- _Records provided_
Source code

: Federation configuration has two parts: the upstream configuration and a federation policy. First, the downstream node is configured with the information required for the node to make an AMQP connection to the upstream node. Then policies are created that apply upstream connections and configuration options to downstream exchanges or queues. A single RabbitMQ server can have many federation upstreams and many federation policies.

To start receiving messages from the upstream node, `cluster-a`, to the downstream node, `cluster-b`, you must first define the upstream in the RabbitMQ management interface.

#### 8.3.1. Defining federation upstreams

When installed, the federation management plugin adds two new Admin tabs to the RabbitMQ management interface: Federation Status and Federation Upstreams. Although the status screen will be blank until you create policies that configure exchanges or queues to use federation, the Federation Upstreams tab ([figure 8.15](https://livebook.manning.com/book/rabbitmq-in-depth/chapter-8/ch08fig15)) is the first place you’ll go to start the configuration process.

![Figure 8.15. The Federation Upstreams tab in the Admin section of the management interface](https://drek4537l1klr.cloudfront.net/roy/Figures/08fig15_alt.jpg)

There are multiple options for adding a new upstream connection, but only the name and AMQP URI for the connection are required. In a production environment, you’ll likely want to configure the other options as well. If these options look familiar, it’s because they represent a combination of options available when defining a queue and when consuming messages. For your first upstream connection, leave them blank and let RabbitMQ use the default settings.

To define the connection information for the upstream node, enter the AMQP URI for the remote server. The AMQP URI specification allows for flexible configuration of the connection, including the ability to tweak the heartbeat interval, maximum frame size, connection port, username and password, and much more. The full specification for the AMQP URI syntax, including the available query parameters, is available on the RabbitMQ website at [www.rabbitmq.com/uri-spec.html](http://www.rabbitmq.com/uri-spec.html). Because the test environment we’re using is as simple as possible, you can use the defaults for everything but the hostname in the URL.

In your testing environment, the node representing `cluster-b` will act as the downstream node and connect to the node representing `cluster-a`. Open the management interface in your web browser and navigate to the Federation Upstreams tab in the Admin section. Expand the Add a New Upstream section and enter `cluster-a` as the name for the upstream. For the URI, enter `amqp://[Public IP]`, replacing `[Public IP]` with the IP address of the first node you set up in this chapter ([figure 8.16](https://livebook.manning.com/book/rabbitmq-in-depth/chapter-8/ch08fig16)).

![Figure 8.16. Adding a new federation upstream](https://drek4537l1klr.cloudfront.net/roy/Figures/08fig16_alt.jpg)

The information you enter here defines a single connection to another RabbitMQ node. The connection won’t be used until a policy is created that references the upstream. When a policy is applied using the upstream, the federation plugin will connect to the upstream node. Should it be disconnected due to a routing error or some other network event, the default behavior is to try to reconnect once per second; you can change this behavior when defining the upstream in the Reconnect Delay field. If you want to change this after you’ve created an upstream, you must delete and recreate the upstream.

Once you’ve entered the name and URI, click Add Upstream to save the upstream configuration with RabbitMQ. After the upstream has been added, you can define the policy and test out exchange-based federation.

- _Exercise objective_
The lines above that hold the word "cluster" should be found and copied out.

- _Result of the exercise_
To start receiving messages from the upstream node, `cluster-a`, to the downstream node, `cluster-b`, you must first define the upstream in the RabbitMQ management interface.
In your testing environment, the node representing `cluster-b` will act as the downstream node and connect to the node representing `cluster-a`. Open the management interface in your web browser and navigate to the Federation Upstreams tab in the Admin section. Expand the Add a New Upstream section and enter `cluster-a` as the name for the upstream. For the URI, enter `amqp://[Public IP]`, replacing `[Public IP]` with the IP address of the first node you set up in this chapter ([figure 8.16](https://livebook.manning.com/book/rabbitmq-in-depth/chapter-8/ch08fig16)).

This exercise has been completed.